IDK for sure if you need ECC RAM. I don't think so, but with such a computer, maybe it'd be important. If so, then I'd probably also have to throw in a much more expensive motherboard.
This was the cheapest great-quality ECC 4x8GB kit that I could find and it's about twice as expensive as the kit currently in the build:
http://www.amazon.com/gp/offer-listing/B0080K692U/ref=d...
Not a horrible price honestly (slightly better price per GB than I paid for my 16GB of inferior desktop memory last year), but it's nothing in comparison to that of the desktop kit. If ECC is necessary, then that's definitely a sacrifice worth making since my build is currently only a little over half of the $2000 budget that you gave anyway.
SSDs are incredible boot drives. I'm not sure of how much it will help your system because I'm not sure of exactly how you'd go about your task with it such as what distro you'll use and what it's storage characteristics are, but any OS that isn't primarily in the RAM such as TinyCore Linux will probably benefit from having an SSD boot drive. However, SSDs have quite limited numbers of writes before their flash cells wear out and although this isn't a problem for most consumers, it might be for you if you write a lot of data to the SSD. Because of that, if you go for an SSD, you'd probably be better off with either an older model (NAND flash die shrinks that happen every year or two reduce cell endurance dramatically every generation, so old generations can be exponentially more enduring than most newer models) or an eMLC/SLC model.
That means that you'd be paying a lot of money for very little capacity because both options are extremely expensive. For example, even a slower, low capacity eMLC model such as the Intel 710 100GB goes for about $400.
However, if you're not writing a ton of data to the SSD, then you'd be fine with a much cheaper modern MLC model such has a Samsung 840 Pro.
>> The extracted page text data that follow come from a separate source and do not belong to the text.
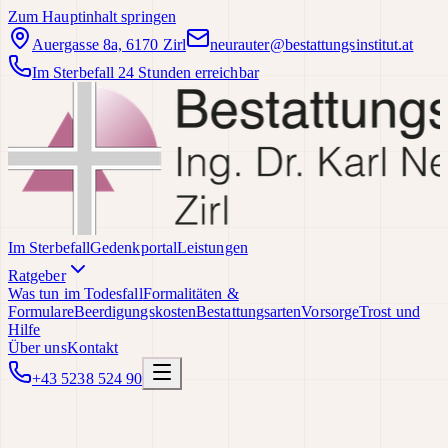
Zum Hauptinhalt springen
Auergasse 8a, 6170 Zirl
neurauter@bestattungsinstitut.at
Im Sterbefall 24 Stunden erreichbar
Im Sterbefall
Gedenkportal
Leistungen
Ratgeber
Was tun im Todesfall
Formalitäten &
Formulare
Beerdigungskosten
Bestattungsarten
Vorsorge
Trost und
Hilfe
Über uns
Kontakt
+43 5238 524 90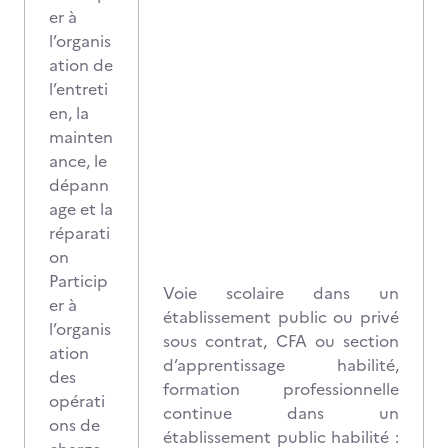
er à
l’organis
ation de
l’entreti
en, la
mainten
ance, le
dépann
age et la
réparati
on
Particip
Voie scolaire dans un
er à
établissement public ou privé
l’organis
sous contrat, CFA ou section
ation
d’apprentissage habilité,
des
formation professionnelle
opérati
continue dans un
ons de
établissement public habilité :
The 120GB model of it can be found several times cheaper than the Intel 710 100GB. As a boot drive, I wouldn't expect you to write a whole lot of data, but I don't know what your specific needs for the boot drive would be.
Honestly, I hadn't thought of a backup PSU. This one should be fine, but if you think that you should have a more redundant power supply setup, then I can look into that instead.
Yes, this is still an extremely low power build. The RAM doesn't use much power, SSDs use very little power, and the same is true for all of the components. Even the high-performance CPU and the hard drives aren't very power-hungry at all.